## Goal
Please reproduce, unchanged, the lines starting with the one that contains "genus: Antidesma" and going on through the one that contains "scientific name: Chalcostigma heteropogon", with both of those lines included.

## Dataset rows
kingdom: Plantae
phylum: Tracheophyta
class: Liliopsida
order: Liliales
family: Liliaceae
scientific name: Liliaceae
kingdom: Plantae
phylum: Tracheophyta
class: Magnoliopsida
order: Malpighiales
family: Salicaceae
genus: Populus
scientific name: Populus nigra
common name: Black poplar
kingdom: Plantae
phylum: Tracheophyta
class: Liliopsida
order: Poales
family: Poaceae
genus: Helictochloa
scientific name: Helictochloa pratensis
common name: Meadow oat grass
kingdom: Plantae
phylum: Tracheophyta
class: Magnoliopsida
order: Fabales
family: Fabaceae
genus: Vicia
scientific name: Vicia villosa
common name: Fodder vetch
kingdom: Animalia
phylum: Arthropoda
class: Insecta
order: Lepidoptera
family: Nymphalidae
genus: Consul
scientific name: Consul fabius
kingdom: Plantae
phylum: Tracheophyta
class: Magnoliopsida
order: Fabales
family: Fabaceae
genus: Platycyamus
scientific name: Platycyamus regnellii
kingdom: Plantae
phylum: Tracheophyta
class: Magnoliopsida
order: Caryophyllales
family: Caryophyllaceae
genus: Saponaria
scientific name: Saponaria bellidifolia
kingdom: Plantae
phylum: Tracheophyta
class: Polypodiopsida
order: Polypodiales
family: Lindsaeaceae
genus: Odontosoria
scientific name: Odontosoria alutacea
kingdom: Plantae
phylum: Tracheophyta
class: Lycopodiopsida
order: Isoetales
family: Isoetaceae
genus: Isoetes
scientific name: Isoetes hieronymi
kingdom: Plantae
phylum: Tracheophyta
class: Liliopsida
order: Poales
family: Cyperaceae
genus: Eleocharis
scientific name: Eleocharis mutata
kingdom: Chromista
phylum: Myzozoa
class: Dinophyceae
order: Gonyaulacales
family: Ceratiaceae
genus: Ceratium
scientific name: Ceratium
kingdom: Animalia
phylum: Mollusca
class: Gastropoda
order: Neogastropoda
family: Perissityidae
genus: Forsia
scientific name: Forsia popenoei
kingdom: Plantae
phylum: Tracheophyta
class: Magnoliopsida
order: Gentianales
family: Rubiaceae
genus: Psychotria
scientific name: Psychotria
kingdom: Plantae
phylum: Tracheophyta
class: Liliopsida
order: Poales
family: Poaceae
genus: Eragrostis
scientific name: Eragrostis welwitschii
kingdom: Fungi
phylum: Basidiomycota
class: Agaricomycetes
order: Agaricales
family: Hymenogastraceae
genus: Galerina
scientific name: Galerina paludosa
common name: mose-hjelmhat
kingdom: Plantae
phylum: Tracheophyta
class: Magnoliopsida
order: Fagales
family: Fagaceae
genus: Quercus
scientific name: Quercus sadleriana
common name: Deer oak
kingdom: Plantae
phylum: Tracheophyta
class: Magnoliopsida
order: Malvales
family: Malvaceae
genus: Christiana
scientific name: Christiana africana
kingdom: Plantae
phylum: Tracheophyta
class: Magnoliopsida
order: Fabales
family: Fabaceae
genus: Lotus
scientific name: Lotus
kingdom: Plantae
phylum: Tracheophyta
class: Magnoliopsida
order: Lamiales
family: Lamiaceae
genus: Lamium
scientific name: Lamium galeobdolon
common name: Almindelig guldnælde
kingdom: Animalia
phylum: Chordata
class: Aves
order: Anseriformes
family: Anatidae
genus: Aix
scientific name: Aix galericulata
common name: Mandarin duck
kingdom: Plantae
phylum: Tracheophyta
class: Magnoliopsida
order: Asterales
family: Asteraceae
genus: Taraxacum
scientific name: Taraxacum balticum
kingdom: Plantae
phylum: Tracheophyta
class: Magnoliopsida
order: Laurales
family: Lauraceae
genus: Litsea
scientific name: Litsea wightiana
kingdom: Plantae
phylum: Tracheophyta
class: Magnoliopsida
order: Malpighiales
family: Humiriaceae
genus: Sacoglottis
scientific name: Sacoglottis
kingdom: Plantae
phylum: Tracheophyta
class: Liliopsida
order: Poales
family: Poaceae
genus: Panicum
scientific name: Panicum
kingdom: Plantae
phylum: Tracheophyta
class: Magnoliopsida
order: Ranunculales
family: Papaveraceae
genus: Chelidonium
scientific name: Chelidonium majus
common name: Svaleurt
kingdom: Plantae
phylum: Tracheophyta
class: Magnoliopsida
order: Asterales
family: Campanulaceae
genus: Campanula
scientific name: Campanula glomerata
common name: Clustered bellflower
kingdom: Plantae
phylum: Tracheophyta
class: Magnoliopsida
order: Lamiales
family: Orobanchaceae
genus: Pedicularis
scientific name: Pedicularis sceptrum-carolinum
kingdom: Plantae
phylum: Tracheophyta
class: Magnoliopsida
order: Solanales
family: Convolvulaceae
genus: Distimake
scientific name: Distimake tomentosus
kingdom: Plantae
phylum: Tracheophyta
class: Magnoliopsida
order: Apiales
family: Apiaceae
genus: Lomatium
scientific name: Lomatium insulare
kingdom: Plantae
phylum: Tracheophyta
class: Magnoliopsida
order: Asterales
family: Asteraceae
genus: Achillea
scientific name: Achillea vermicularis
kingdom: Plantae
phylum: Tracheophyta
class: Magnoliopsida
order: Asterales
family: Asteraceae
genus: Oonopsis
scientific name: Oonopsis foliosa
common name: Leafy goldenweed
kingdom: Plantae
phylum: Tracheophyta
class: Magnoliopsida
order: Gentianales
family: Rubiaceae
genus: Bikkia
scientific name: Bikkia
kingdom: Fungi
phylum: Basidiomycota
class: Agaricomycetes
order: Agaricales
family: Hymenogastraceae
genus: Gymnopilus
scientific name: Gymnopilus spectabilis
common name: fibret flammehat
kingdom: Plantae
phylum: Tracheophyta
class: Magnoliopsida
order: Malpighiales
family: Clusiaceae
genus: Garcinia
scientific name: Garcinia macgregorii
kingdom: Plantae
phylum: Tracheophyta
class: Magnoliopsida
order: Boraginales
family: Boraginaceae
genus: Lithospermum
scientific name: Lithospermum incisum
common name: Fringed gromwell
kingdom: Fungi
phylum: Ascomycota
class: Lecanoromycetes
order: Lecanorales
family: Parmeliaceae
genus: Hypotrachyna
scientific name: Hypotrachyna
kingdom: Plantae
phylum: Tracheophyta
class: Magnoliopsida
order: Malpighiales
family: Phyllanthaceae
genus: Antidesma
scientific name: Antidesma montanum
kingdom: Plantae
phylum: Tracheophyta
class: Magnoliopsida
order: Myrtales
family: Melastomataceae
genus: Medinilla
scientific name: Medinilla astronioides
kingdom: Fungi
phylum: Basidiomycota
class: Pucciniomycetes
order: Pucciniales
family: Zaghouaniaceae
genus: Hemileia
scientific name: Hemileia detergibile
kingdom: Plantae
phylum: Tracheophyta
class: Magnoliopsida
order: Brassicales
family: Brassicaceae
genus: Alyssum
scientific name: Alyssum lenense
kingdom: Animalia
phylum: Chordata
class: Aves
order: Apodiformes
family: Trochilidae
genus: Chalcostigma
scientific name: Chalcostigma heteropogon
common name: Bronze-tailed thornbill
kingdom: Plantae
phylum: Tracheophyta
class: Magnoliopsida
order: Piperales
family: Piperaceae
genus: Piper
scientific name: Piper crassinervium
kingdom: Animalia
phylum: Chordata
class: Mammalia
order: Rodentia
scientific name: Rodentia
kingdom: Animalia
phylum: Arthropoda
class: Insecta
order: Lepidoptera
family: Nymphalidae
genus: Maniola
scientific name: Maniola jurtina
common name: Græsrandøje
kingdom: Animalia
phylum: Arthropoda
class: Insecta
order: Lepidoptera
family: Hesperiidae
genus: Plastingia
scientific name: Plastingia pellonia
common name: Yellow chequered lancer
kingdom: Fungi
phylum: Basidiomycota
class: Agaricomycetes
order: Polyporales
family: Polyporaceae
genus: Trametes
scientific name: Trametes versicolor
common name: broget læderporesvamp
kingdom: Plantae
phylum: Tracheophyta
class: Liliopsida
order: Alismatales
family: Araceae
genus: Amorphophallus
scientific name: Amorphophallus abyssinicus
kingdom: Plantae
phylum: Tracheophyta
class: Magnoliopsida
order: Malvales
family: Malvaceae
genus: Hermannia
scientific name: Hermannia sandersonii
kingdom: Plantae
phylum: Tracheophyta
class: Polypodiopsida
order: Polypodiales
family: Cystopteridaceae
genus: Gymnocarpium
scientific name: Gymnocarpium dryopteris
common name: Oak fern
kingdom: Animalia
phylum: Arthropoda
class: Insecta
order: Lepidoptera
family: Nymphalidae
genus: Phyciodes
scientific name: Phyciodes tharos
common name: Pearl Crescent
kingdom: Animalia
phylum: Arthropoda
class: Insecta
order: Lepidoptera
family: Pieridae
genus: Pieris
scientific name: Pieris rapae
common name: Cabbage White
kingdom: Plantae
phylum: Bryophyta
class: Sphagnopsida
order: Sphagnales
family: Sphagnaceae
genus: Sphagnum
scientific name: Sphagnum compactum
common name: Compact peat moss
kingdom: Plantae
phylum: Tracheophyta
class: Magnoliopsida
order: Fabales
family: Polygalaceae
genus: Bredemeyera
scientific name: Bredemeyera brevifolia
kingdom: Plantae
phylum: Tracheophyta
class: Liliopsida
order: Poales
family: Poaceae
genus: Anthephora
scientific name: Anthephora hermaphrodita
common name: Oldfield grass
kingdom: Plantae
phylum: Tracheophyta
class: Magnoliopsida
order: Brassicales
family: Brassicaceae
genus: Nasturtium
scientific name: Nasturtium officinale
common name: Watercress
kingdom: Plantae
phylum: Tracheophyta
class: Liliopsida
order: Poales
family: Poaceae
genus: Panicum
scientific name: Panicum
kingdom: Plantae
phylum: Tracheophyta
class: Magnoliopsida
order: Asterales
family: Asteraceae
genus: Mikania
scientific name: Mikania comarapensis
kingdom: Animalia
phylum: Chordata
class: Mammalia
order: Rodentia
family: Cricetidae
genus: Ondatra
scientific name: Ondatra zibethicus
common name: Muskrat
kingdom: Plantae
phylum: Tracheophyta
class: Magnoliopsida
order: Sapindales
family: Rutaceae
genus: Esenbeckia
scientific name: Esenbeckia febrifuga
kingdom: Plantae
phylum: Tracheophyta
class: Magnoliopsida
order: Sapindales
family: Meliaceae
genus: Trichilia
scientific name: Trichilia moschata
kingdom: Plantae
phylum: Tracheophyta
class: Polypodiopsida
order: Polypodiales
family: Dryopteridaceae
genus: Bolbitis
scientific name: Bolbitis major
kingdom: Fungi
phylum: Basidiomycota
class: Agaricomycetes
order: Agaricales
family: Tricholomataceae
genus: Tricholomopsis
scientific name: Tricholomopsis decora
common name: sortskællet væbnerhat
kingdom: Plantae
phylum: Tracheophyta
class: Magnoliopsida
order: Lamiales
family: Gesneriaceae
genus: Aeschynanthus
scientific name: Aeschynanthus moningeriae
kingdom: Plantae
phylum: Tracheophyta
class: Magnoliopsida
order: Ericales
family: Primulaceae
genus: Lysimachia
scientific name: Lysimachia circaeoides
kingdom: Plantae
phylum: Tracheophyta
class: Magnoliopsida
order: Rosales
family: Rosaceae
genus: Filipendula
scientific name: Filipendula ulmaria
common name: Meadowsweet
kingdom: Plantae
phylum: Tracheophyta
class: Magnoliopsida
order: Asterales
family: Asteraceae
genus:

## Response
genus: Antidesma
scientific name: Antidesma montanum
kingdom: Plantae
phylum: Tracheophyta
class: Magnoliopsida
order: Myrtales
family: Melastomataceae
genus: Medinilla
scientific name: Medinilla astronioides
kingdom: Fungi
phylum: Basidiomycota
class: Pucciniomycetes
order: Pucciniales
family: Zaghouaniaceae
genus: Hemileia
scientific name: Hemileia detergibile
kingdom: Plantae
phylum: Tracheophyta
class: Magnoliopsida
order: Brassicales
family: Brassicaceae
genus: Alyssum
scientific name: Alyssum lenense
kingdom: Animalia
phylum: Chordata
class: Aves
order: Apodiformes
family: Trochilidae
genus: Chalcostigma
scientific name: Chalcostigma heteropogon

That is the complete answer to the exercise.